Application Interfaces: VPNs are not the answer

You have a new application, vendor or hospital that you need to interface to. Everyone in meeting grumbles about how the application interface will be built, where the resources will come from, and who’s budget will take the hit for adding the new partner.

To get started, you start thinking about everything that will need to happen:

1. A new VPN connection will need to be created to bring the new trading partner onto the network… paperwork with the hosting company or telco, network configuration changes, firewall ports opened, etc.
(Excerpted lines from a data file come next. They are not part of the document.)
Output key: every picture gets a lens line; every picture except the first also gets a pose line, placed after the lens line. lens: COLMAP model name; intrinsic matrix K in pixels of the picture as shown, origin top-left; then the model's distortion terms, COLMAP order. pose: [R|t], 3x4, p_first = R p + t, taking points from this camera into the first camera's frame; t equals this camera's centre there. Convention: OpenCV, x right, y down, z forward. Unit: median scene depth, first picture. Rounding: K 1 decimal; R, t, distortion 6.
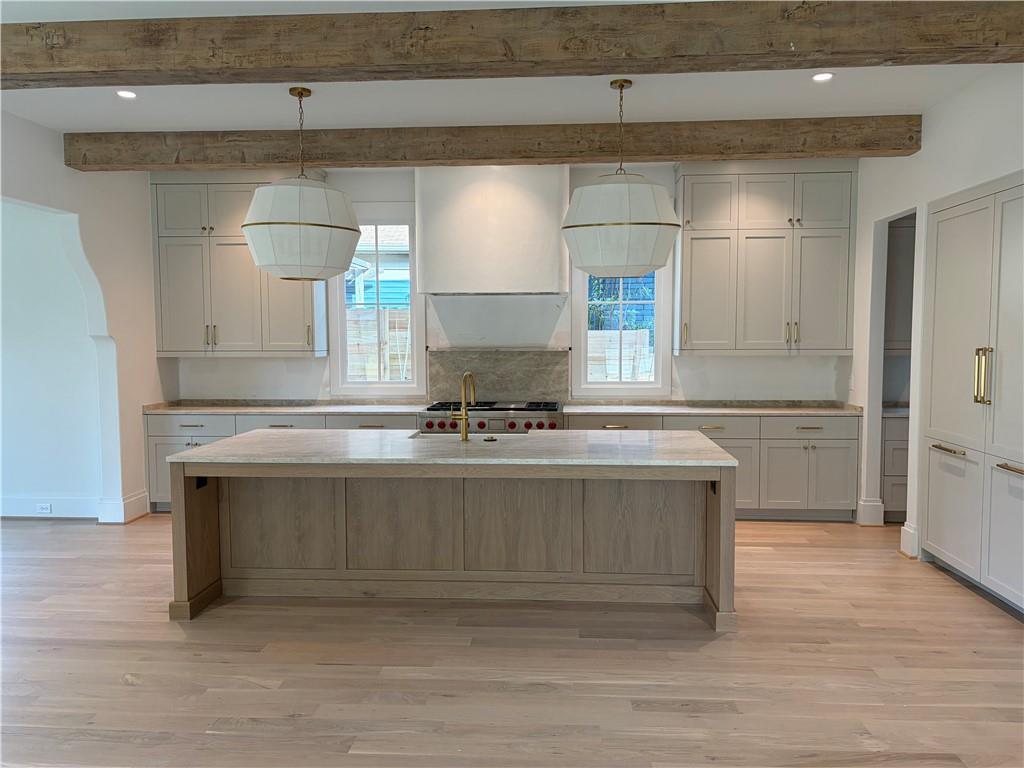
lens RADIAL K [[775.7, 0, 515.5], [0, 775.7, 385.8], [0, 0, 1]] dist [0.023766, -0.026231]
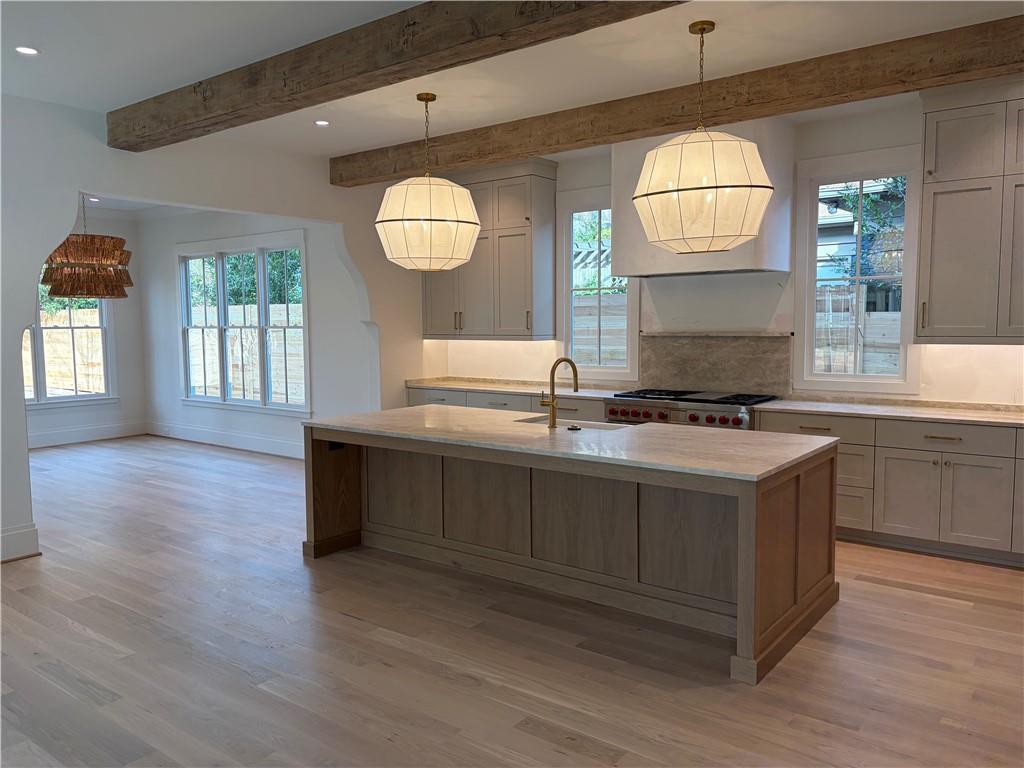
lens RADIAL K [[775.7, 0, 512.6], [0, 775.7, 383.7], [0, 0, 1]] dist [0.023766, -0.026231]
pose [[0.828106, 0.042355, -0.558969, 0.390207], [-0.031762, 0.999085, 0.028649, -0.010193], [0.559671, -0.005971, 0.828693, 0.140949]]
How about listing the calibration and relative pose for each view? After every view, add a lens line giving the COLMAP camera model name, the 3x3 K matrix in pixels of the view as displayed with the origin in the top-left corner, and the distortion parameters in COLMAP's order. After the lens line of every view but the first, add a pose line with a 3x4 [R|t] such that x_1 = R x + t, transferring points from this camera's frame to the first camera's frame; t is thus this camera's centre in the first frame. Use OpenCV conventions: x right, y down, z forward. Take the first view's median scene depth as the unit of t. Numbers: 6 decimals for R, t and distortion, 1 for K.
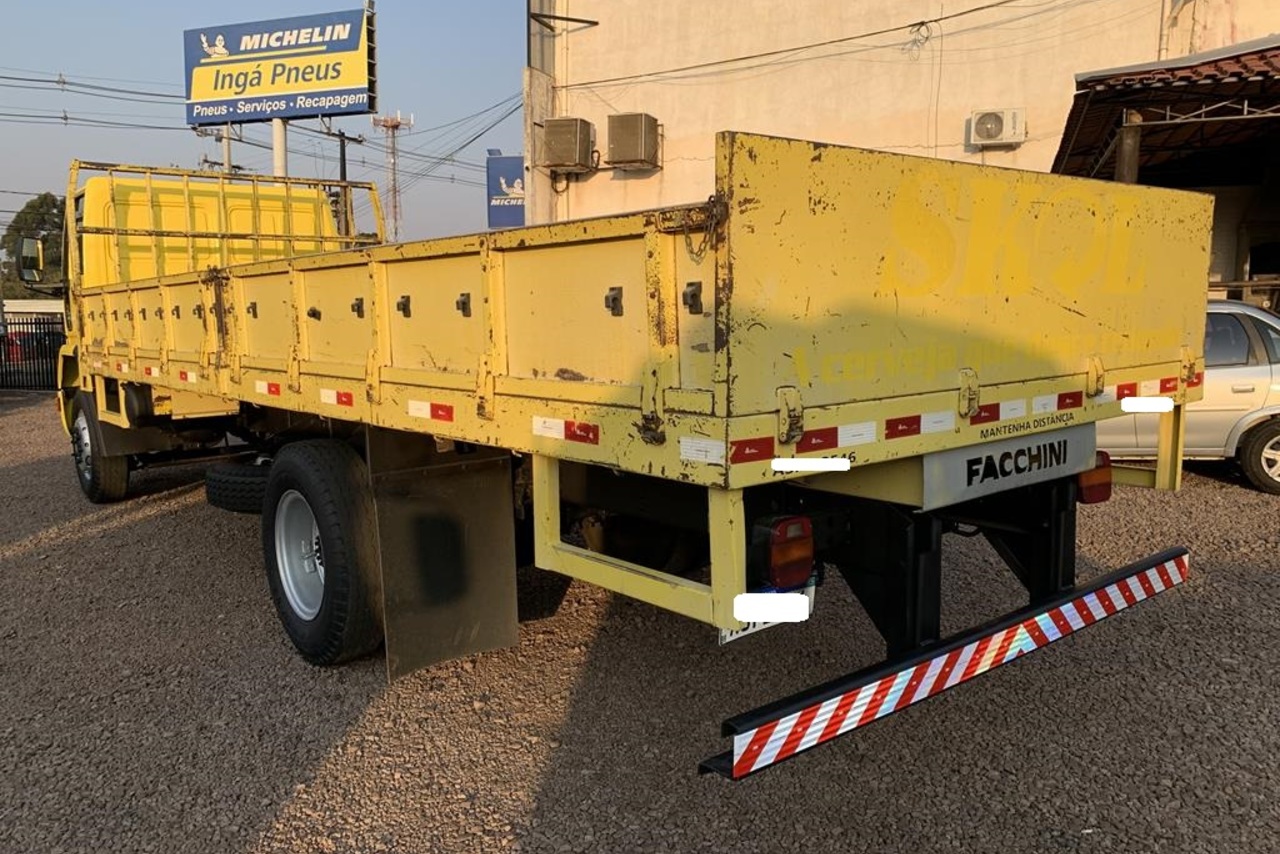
lens RADIAL K [[977.7, 0, 643.9], [0, 977.7, 434.2], [0, 0, 1]] dist [0.045817, -0.020579]
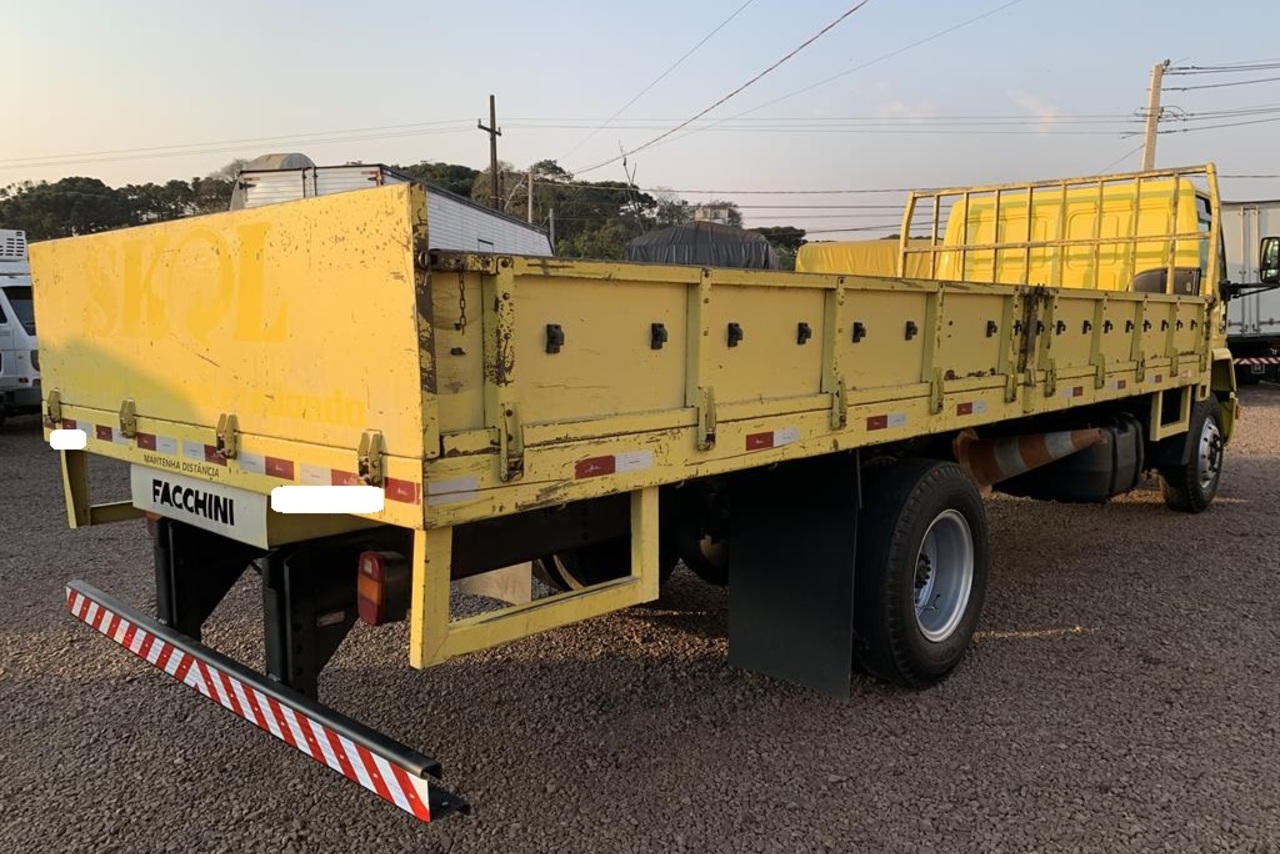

2. Depending on the application or partner you are working with, you need to understand what interfaces you will need support/build, e.g. does the application have a specific transport protocol you are not familiar with, is there a specific message protocol that you will need to convert

3. Specialist that have worked with these types of interfaces will need to be selected and contracted

4. Depending on how many connections you are creating, you may need to bring on additional staff to manage and support these connections

5. If any value added services such as guaranteed delivery or file tracking need to be implemented, this will increase the scope of contract work

6. Each connection will need to be tested thoroughly

VPNs provide the basic necessity of secure connectivity, but they are a unwieldy solution for IT organizations that are faced with deploying many connections and are limited on technical resources, time, and money.

When working with new trading partners, healthcare application interfaces, or vendors, VPNs may not make the most sense for your needs. Think about some of the problems you may face when adding new VPNs and how you can mitigate those pain points:

1. Are there other secure, application connectivity solutions available? If so, do they offer the most basic needs for interoperability?

2. Does the VPN solution offer file-level tracking, encryption, guaranteed delivery and web portals to view message and data traffic?

3. Are there solutions available that do not require changes to the firewall and/or network

4. Is there a solution that will require minimal IT support, reducing the total cost of ownership for maintaining secure outbound connections?

5. Will these connections continue to meet changing government standards for connectivity or will additional work need to be done to keep them compliant?

6. Is there a solution available that does not take weeks or months to implement?

There are many more questions to be answered, but the basic question is “can you find a better way?”. As technology advances and the Cloud becomes a more trusted platform for offering services, it may be time to start seriously evaluating alternatives to VPNs.


Preparing for Health Application Interoperability

2011 is going to see a dramatic increase in the adoption of EHR software and digital patient information exchange will become an even greater priority in order to meet Stage 1 meaningful use requirements.

If you are an IT Manager, this looks like it will require an all hands on deck and a huge shift in how things have been run throughout your organization. Since all patient data will need to be exchanged digitally in a safe and reliable way, you will be tasked with:

  • Ensuring application interfaces can connect internally as well as make connections outbound through your firewall
  • Making sure your IT ecosystems are documented carefully to determine where the holes are in internal and outbound connectivity
  • Allocating resources for managing all new connections and configuring your firewall to accept new connections
  • Dedicating staff to managing the new network; either adding to overhead or detracting from other initiatives within the organization

Some things to think about in 2011 as you prepare to meet these new requirements are:

1. Meaningful Use Incentives: Registration for the EHR Incentive program started on January 3rd: http://www.healthcareitnews.com/news/government-ehr-incentive-program-ready-go

2. New Infrastructure: New processes will need to be learned as you begin interfacing to all the EHRs, PMS’, HIEs, Physician Groups, Clinical Labs, etc. being brought onto the network.

3. Security: All patient health information will need to be encrypted and transported securely in order to meet HIPAA compliance.

4. Training: Staff will need to be trained and allocated to manage these networks. As your network continues to grow, so will the resources required to support and manage it. Changes in your firewall will need to happen and application interfaces will need to be built.

5. Solution Providers: HISPs (Health Information Service Providers) will need to be selected. Not everything can/should be done in-house, so you will need to determine how to minimize the total impact of these new application interoperability requirements. Your EMR may already provide application interfaces, but it is possible that many of your systems do not support outbound connectivity.

2011 will bring a lot of change for the healthcare industry as a whole, and with that change, progress. Despite the huge burden these new regulations will have on IT departments large and small, the end game will produce a cohesive, secure and reliable patient information exchange that improves the quality of care for all Americans.